Cet amendement vise à la création d’une délégation parlementaire bicamérale au contrôle des exportations d’armement et de biens à double usage.
L’amendement s’inscrit dans la droite ligne du rapport d’information sur le contrôle des exportations d’armement présenté par M. Jacques MAIRE et Mme Michèle TABAROT et sa proposition n° 30 « Instituer une délégation parlementaire au contrôle des exportations d’armement et de biens à double usage, bicamérale et en format restreint ». Il s’inscrit également dans de nombreuses propositions de loi déposées tant à l’Assemblée nationale qu’au Sénat par plusieurs groupes politiques (Proposition de loi n° 3253 visant à renforcer le contrôle par le Parlement des exportations d’armes du député Alexis Corbière ; Proposition de loi constitutionnelle n° 3542 instituant une Commission parlementaire de contrôle des exportations d’armements du député Sébastien Nadot, Proposition de loi n° 878 visant à renforcer le contrôle sur le commerce des armes et relative à la violation des embargos de la sénatrice Michelle Gréaume).
La nécessité de renforcer le contrôle parlementaire de l’Assemblée nationale et du Sénat est un constat partagé de manière transpartisane et répond à une double problématique.
Le contrôle actuel est largement insuffisant.
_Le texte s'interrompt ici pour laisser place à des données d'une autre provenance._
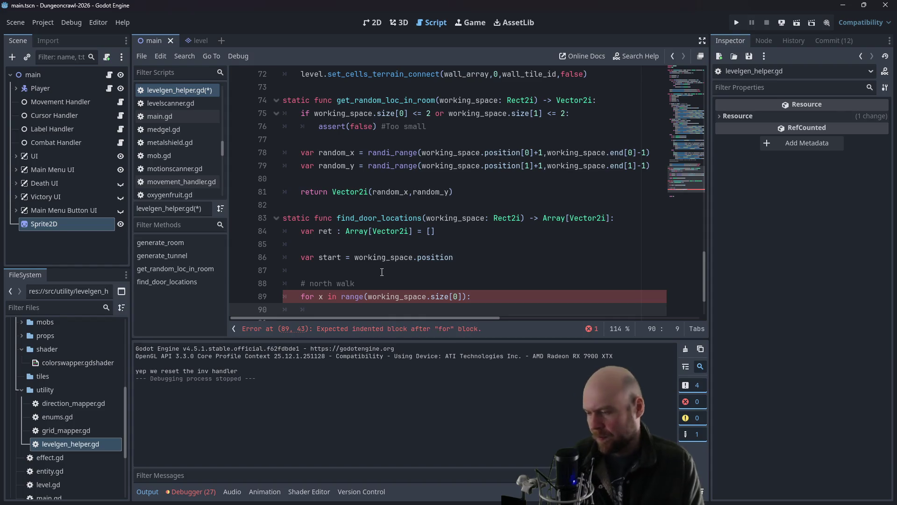
Step: Rename the line-86 variable to start, after briefly trying pos and loc
key("Up")
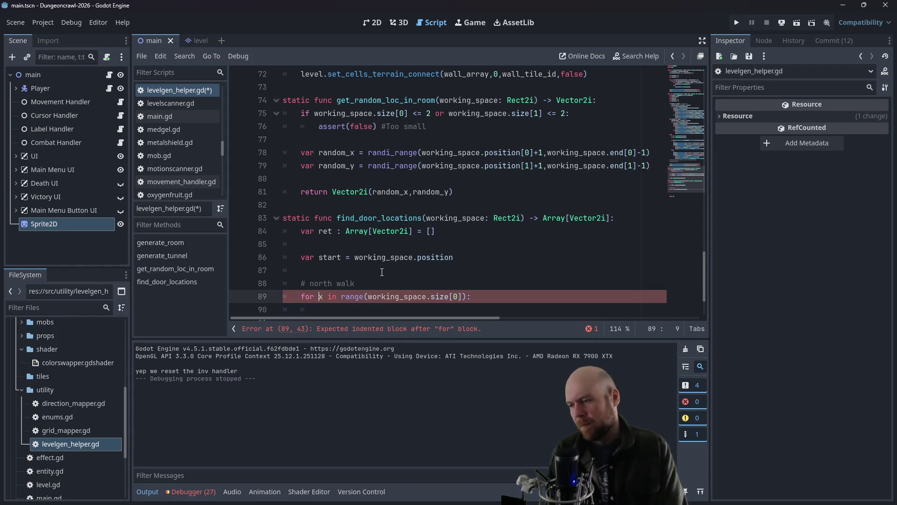
key("Up")
key("Up")
key("Up")
key("Right")
key("Right")
key("Right")
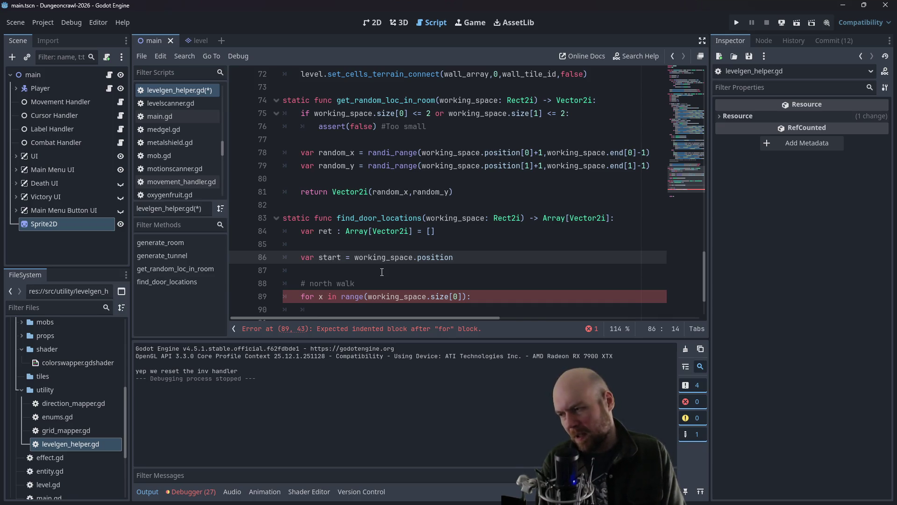
key("BackSpace")
key("BackSpace")
key("BackSpace")
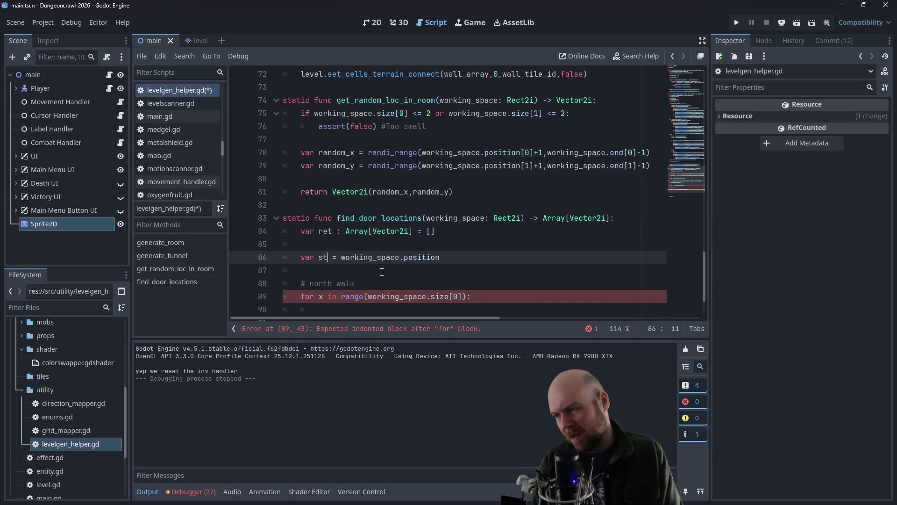
type("pos_")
Les parlementaires ne disposent que de la diffusion d’un rapport annuel produit par le Gouvernement sur l’exportation d’armements ainsi que, plus récemment, du rapport annuel sur les biens à double usage. Outre les retards observés, les informations délivrées ne sont pas assez détaillées pour effectuer un contrôle robuste et efficace, ce qui a été confirmé par le rapport de Mr Maire et Mme Tabarot (page 108) : « L’information du Parlement se limite à un rapport annuel du Gouvernement sur la politique d’exportation de la France (...) Il ne permet pas une information réelle du Parlement, au-delà d’une approche statistique et des informations générales qu’il contient », ainsi que par des ONG telles qu’Amnesty International. Amnesty International rappelle également que le rapport annuel au Parlement sur les biens à double usage présente aujourd’hui les mêmes manquements, de même qu’il s’avère insuffisant tant sur le processus décisionnel à l’œuvre que sur le cadre juridique en vigueur et ses contours« .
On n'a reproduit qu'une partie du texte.